トロンヘイムに停泊中、士官が何者かによって射殺される事件が発生。海岸からの発砲だったという。
9月2日、PQ18船団がムルマンスクを目指して出港。レーダー提督が考案したドッペルシュラーク(二重打撃)作戦の戦力として選ばれた。
アドミラル・シェーアとヒッパーケルンが船団を攻撃し、それをティルピッツが長距離砲撃で支援するという内容であったが、同月13日にヒトラーからの直々の電話で中止となった。
代わりにUボートと航空機による攻撃が行われ、PQ18船団を叩きのめした。前回のPQ17船団同様、またしても水上艦の出番が無かったのだ。

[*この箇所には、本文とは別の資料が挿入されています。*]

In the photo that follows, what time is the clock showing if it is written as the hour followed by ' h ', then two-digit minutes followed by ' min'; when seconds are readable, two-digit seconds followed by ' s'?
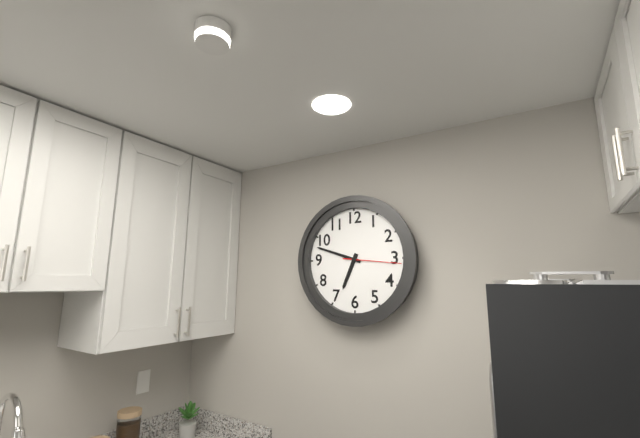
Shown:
6 h 48 min 16 s
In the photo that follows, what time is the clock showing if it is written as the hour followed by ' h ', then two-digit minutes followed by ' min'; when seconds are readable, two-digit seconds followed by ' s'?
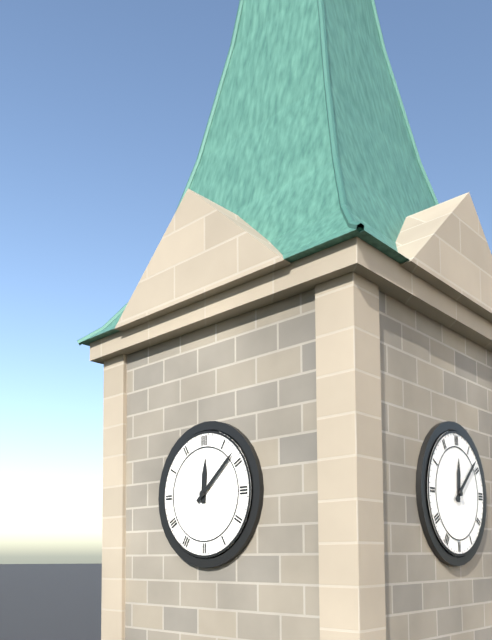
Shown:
12 h 08 min
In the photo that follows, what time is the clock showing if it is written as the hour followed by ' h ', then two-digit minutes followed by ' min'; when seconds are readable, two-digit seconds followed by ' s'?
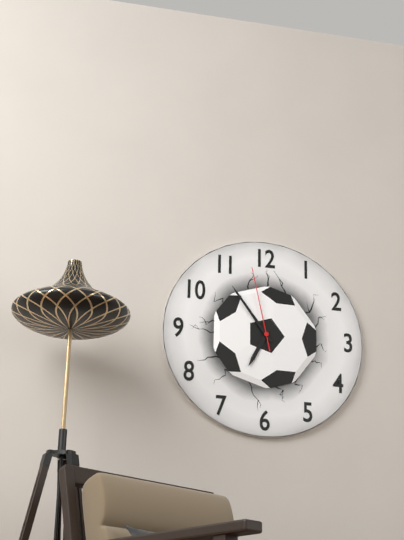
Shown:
6 h 54 min 58 s
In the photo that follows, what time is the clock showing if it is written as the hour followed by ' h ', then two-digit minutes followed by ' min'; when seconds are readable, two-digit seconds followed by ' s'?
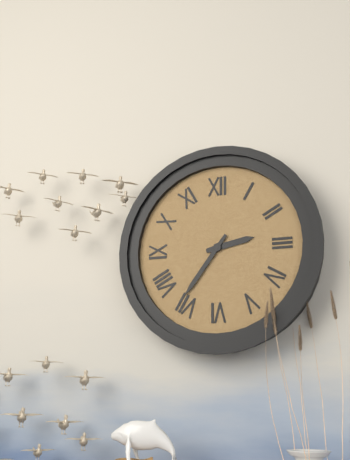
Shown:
2 h 36 min
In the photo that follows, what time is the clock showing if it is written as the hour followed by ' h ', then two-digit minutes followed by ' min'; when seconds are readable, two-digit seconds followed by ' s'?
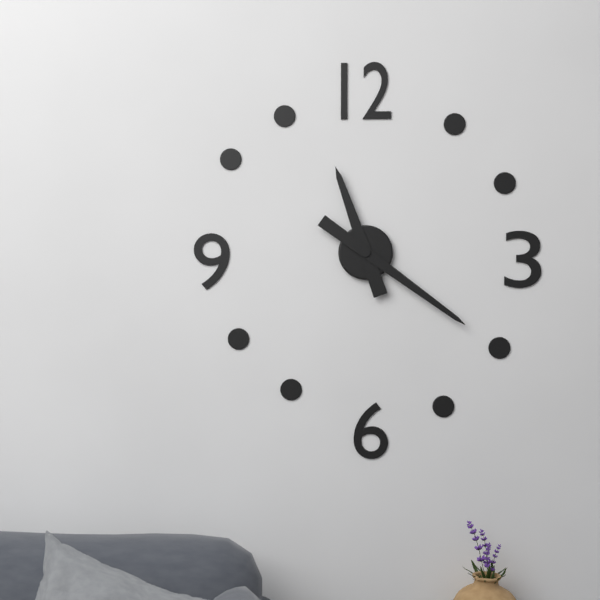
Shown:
11 h 21 min
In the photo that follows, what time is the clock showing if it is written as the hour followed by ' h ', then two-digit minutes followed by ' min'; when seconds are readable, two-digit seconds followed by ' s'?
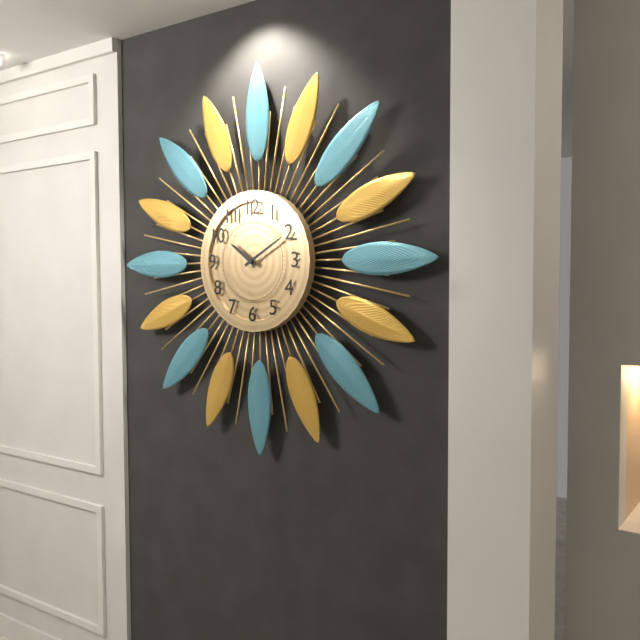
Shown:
10 h 10 min
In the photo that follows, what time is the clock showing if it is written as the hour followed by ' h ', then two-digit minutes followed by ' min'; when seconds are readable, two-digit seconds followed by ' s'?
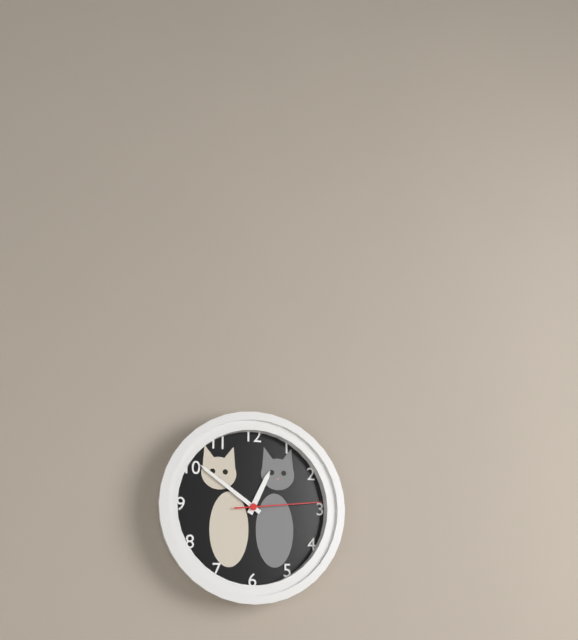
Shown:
12 h 51 min 14 s
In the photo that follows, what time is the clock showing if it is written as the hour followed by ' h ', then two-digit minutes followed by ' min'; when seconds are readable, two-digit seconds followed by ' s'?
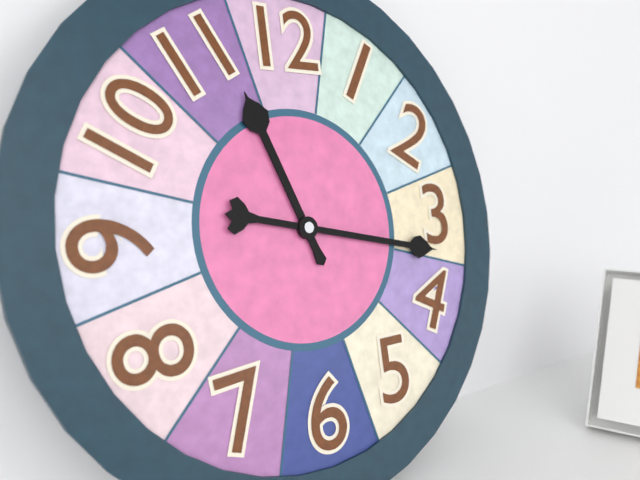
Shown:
11 h 17 min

11月6日、護衛の駆逐艦3隻とともにトロンヘイムを出港。無事にドイツ本国に帰還した。12月下旬、エンジンのオーバーホールのため、ヴィルヘルムハーフェンの工廠に入渠。
そこで乗員の大規模な異動が実施され、実質動けなくなってしまった。そして12月31日のバレンツ海海戦の結果に激怒したヒトラーによって、大型艦の出撃が制限されたため通商破壊の戦歴に幕を下ろした。
一度は練習艦に格下げされた。

 

1943年2月26日、ヴィルヘルムスハーフェンが空襲される。午前10時52分に警報が出されたが、風が吹いていたため煙幕が流れてしまい、アドミラル・シェーアは恰好の的にされた。
さっそく爆弾が投じられ、艦体に命中したが不発。乗員が1名死亡しただけで済んだ。今回の空襲はアドミラル・シェーアを狙ったものだった。避難のためシュヴィーネミュンデへと回航された。
3月からは練習艦として活動。一度に最高で500名の士官候補生を乗せて、バルト海で訓練を行った。戦争の表舞台から去ったアドミラル・シェーアは人材の育成に注力していたのだが・・・。

 

アドミラル・シェーアに安息の時は無かった。東部戦線の戦局の悪化し、今やドイツ陸軍はソ連領から叩き出されようとしていた。
1944年7月2日、ティーベ提督率いる第2戦隊に編入されたアドミラル・シェーアは、追い詰められた陸軍や難民を救援するためバルト海へ進出した。11月18日、ソルバメ半島でソ連軍の攻勢にさらされて孤立した陸軍を撤退させるべく艦砲射撃を実施。
敵目標に対し、休み無く砲撃を加え続けた。しかしこの艦砲射撃で出血を強いられたソ連軍は厄介なドイツ艦艇を黙らせるべく、対抗策を練ってきた。
まず沿岸の17cm砲台がアドミラル・シェーアを狙い撃った。対するアドミラル・シェーアは沖合いに移動し、射程距離から脱出。再び艦砲射撃を行った。
一杯食わされたソ連軍は次に雷撃と高高度爆撃で攻撃してきた。特に強力な28cm砲を持つアドミラル・シェーアが狙われたが、急旋回や蛇行によって大編隊からの攻撃をあしらった。
至近弾によって築かれた水柱が幾度となく艦にかぶったが、爆弾も魚雷も全く命中しなかった。艦載のAr196がソ連軍機によって撃墜された以外は、大した損害を受けなかった。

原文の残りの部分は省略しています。